Exercise objective ->
Please print out every entry below, verbatim.

Collected data
● ● ● ● ●
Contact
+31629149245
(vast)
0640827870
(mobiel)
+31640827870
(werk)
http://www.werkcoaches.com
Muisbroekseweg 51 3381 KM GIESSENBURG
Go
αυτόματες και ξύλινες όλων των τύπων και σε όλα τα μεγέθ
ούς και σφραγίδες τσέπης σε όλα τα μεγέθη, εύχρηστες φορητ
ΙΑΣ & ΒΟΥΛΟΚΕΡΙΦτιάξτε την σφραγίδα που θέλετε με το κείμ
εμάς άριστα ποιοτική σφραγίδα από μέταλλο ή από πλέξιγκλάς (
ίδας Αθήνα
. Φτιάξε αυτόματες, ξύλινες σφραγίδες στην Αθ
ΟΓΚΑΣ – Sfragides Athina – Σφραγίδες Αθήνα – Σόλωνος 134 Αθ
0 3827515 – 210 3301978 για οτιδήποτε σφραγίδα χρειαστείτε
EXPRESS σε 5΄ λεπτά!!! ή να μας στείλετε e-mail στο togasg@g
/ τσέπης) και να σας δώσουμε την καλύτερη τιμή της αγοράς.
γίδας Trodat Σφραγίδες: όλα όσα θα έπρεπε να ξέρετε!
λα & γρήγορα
● ● ● ● ●
Task solution ->
Contact
+31629149245
(vast)
0640827870
(mobiel)
+31640827870
(werk)
http://www.werkcoaches.com
Muisbroekseweg 51 3381 KM GIESSENBURG
Go
αυτόματες και ξύλινες όλων των τύπων και σε όλα τα μεγέθ
ούς και σφραγίδες τσέπης σε όλα τα μεγέθη, εύχρηστες φορητ
ΙΑΣ & ΒΟΥΛΟΚΕΡΙΦτιάξτε την σφραγίδα που θέλετε με το κείμ
εμάς άριστα ποιοτική σφραγίδα από μέταλλο ή από πλέξιγκλάς (
ίδας Αθήνα
. Φτιάξε αυτόματες, ξύλινες σφραγίδες στην Αθ
ΟΓΚΑΣ – Sfragides Athina – Σφραγίδες Αθήνα – Σόλωνος 134 Αθ
0 3827515 – 210 3301978 για οτιδήποτε σφραγίδα χρειαστείτε
EXPRESS σε 5΄ λεπτά!!! ή να μας στείλετε e-mail στο togasg@g
/ τσέπης) και να σας δώσουμε την καλύτερη τιμή της αγοράς.
γίδας Trodat Σφραγίδες: όλα όσα θα έπρεπε να ξέρετε!
λα & γρήγορα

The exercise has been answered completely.